Jordan: "Conspiracy allegations are also a good way to quickly triage scientific claims—people who promote bad science tend to resort to conspiracy theories pretty quickly when attempting to get support for their work. You see this most clearly in the bio-medical field (alternative-medicine proponents alleging conspiracies that keep cancer 'cures' from coming to market, etc.) Another piece of the story is the role of the media in fuelling the confusion between good science and bad science. Lone wolves and underdogs make for great journalistic drama, but the tendency of reporters to go for 'both sides of the story' often ends up giving far too much weight to marginal work with little or no scientific support. And the problem gets magnified when the reporter has no scientific background (which is often the case)."
Stephen Scharf: "Regarding Ctein's comment 'be suspicious when scientists step far outside their field of expertise and report unusual results':
"While certainly Bad Science can result from this, history has proven that a lot of Good Science has also resulted from scientists stepping into another discipline; usually because that scientist is is not bound by conventional paradigmns and brings a fresh pair eyes and thinking to bear on scientific problems that have eluded the domain experts who are bound by 'in-the-box thinking.'
"For example, it was the experiments with the RII phage system that Seymour Benzer did that established that nucleic acids were the biological constituent that governed phenotypic inheritance. Benzer a trained as a physicist.
"Francis Crick was also trained in physics and did seminal work both in the discovery of the structure of DNA, conceived of the notion of transfer RNAs in protein translation and made contributions to neurobiology.

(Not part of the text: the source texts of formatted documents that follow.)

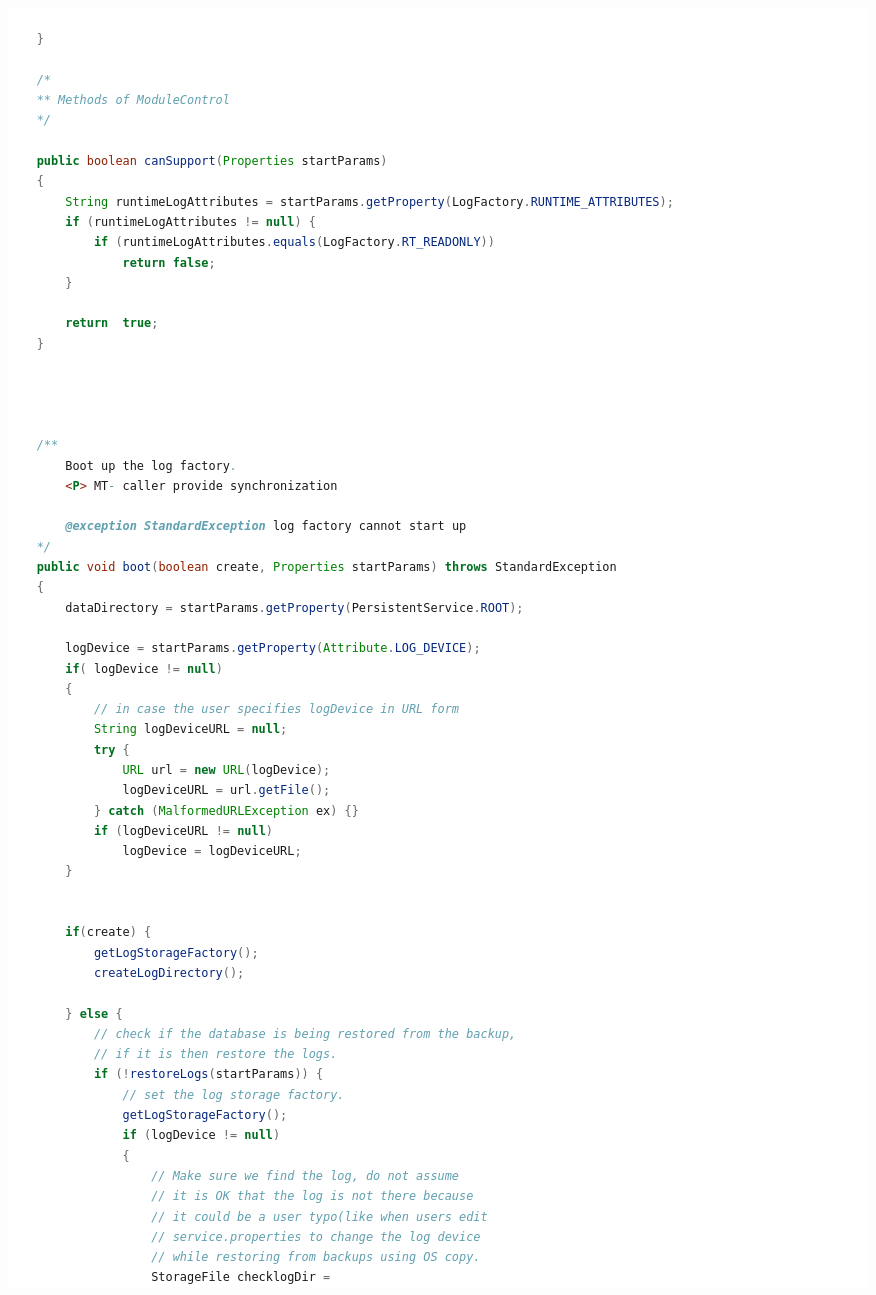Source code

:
 ```java

	}

	/*
	** Methods of ModuleControl
	*/

	public boolean canSupport(Properties startParams)
	{
		String runtimeLogAttributes = startParams.getProperty(LogFactory.RUNTIME_ATTRIBUTES);
		if (runtimeLogAttributes != null) {
			if (runtimeLogAttributes.equals(LogFactory.RT_READONLY))
				return false;
		}

		return	true;
	}




	/**
		Boot up the log factory.
		<P> MT- caller provide synchronization

		@exception StandardException log factory cannot start up
	*/
	public void	boot(boolean create, Properties startParams) throws StandardException
	{
		dataDirectory = startParams.getProperty(PersistentService.ROOT);
        
		logDevice = startParams.getProperty(Attribute.LOG_DEVICE);
        if( logDevice != null)
        {
			// in case the user specifies logDevice in URL form
			String logDeviceURL = null;
			try {
				URL url = new URL(logDevice);
				logDeviceURL = url.getFile();
			} catch (MalformedURLException ex) {}
			if (logDeviceURL != null)
				logDevice = logDeviceURL;
        }


        if(create) {
            getLogStorageFactory();
            createLogDirectory();
            
        } else {
            // check if the database is being restored from the backup,
            // if it is then restore the logs.
            if (!restoreLogs(startParams)) {
                // set the log storage factory.
                getLogStorageFactory();
                if (logDevice != null)
                {
                    // Make sure we find the log, do not assume 
                    // it is OK that the log is not there because 
                    // it could be a user typo(like when users edit
                    // service.properties to change the log device 
                    // while restoring from backups using OS copy.
                    StorageFile checklogDir =
```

"The basis for antibody diversity eluded immunologists and cell biologists for decades until Philip Leder elucidated the genetic basis of antibody diversity. Leder was a molecular biologists, not an immunologist.
"I was sitting in a graduate protein biochemistry class years ago when the professor said that only 'protein-based' enzymes could demonstrate biochemical catalytic activity. When I asked him why RNAs could not demonstrate catalytic activity, he laughed in my face and said, 'Absolutely not, only proteins can serve as catalysts in the form of enzymes.' In 1982 (six years after my question in that biochemistry class...), Thomas Cech discovered catalytic RNAs and won the Nobel Prize in 1989. Cech was not a biochemist, either.
"So, while it may be true a signficant percentage of the time that scientists crossing over to other disciplines often do Bad Science, it is also true that truly significant breakthroughs have occured when scientists from other disciplines have done just that.
"Having a been a professional scientist my entire life, my formal training was in bacteriology, but virtually all of my significant work has been in disciplines I was not formally trained in, ranging from molecular biology (I'm one of the scientists at Cetus Corporation that developed the polymerase chain reaction, or PCR) to human genetics to molecular diagnostics to DNA forensics.
"Across the breadth of that career, if there's one thing I've learned, it's that it's not what scientific domain you're trained in that's important, it's how you think as a scientist that's important."